Règle empirique : deux passages accentués ou plus dans un même paragraphe signalent qu'il faut corriger la prose, pas la police. L'accentuation fonctionne parce que son entourage ne l'est pas. Plus il y en a sur une page, plus chaque occurrence paraît du même poids, jusqu'à ce que plus rien ne ressorte. L'accentuation paie à la révision, non à la rédaction. Marquez au brouillon les mots importants avec \emph si vous voulez, mais relisez avant de rendre et demandez-vous si définitions, contrastes, mises en garde et conclusions ne pourraient pas être distinguées par la structure des phrases. Là où la structure fait ce travail, l'accentuation ne subsiste que sur le seul point que le lecteur ne doit pas manquer. Notons au passage qu'en français les guillemets et l'italique se partagent des rôles distincts : suivez les usages de votre domaine et de votre classe.
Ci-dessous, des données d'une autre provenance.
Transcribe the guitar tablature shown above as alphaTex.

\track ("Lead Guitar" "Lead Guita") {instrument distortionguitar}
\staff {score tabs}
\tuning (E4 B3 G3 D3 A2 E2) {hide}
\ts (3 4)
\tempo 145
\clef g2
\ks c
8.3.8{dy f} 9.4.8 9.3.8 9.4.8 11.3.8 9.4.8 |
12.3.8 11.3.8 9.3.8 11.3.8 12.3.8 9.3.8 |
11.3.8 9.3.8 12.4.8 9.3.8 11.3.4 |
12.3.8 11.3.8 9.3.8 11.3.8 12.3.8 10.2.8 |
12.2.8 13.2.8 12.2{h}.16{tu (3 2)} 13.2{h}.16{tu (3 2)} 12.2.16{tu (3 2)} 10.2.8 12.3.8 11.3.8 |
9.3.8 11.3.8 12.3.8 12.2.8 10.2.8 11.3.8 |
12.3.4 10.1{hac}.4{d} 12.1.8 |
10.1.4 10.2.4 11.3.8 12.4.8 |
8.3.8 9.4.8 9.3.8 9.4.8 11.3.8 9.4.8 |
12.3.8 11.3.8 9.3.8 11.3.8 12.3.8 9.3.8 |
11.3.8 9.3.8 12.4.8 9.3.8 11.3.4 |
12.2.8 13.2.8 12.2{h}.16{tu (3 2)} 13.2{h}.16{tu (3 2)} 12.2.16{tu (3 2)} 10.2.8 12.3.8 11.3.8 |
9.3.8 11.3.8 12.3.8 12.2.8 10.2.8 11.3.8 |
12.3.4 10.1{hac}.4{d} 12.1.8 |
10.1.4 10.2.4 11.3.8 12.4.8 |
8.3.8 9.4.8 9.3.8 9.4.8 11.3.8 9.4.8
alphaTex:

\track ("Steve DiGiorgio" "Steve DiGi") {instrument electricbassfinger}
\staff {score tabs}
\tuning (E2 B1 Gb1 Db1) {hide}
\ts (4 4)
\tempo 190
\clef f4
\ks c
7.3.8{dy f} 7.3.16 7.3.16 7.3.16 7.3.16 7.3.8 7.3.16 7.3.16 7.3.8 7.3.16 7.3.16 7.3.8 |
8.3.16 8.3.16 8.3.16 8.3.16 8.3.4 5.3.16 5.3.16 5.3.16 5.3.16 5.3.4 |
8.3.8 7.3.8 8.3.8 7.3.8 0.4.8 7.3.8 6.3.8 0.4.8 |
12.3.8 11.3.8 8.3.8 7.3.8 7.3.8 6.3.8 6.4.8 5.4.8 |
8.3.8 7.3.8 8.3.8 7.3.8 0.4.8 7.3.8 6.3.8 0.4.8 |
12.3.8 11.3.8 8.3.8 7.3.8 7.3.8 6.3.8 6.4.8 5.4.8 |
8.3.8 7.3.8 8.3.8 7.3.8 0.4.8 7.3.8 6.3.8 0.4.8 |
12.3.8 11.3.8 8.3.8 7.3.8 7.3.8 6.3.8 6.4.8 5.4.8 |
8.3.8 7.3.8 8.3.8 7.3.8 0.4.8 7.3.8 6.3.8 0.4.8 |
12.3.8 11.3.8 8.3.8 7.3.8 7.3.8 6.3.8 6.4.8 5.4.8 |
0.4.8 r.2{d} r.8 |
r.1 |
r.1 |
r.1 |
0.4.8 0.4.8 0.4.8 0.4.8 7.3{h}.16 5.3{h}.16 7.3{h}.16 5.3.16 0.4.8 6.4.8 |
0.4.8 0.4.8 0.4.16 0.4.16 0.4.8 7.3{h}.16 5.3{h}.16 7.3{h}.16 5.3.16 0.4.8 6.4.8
  • L'employer à la première occurrence d'un terme. Marquer avec \emph un terme que l'on vient de définir permet de récolter ensuite ces endroits mécaniquement dans un index ou un glossaire.
  • Séparer ce qui relève de l'apparence. L'italique des titres d'ouvrages, des noms d'espèces et des mots étrangers relève de \textit. Mêlé à l'accentuation, il sera emporté le jour où l'apparence de l'accentuation changera.
  • Ne pas remplacer en masse par \textbf. Si seule l'apparence doit changer, changez-la dans le préambule avec \DeclareEmphSequence. Un remplacement qui efface le sens dans le corps est irréversible.
  • Fixer la politique par document. Si l'accentuation change d'aspect d'un chapitre à l'autre, le lecteur se trompe sur l'importance même.
  • Chercher \textit{ avant de rendre. Vérifier qu'aucun ne tient lieu d'accentuation et que \emph ne s'est pas multiplié dans les titres et les légendes.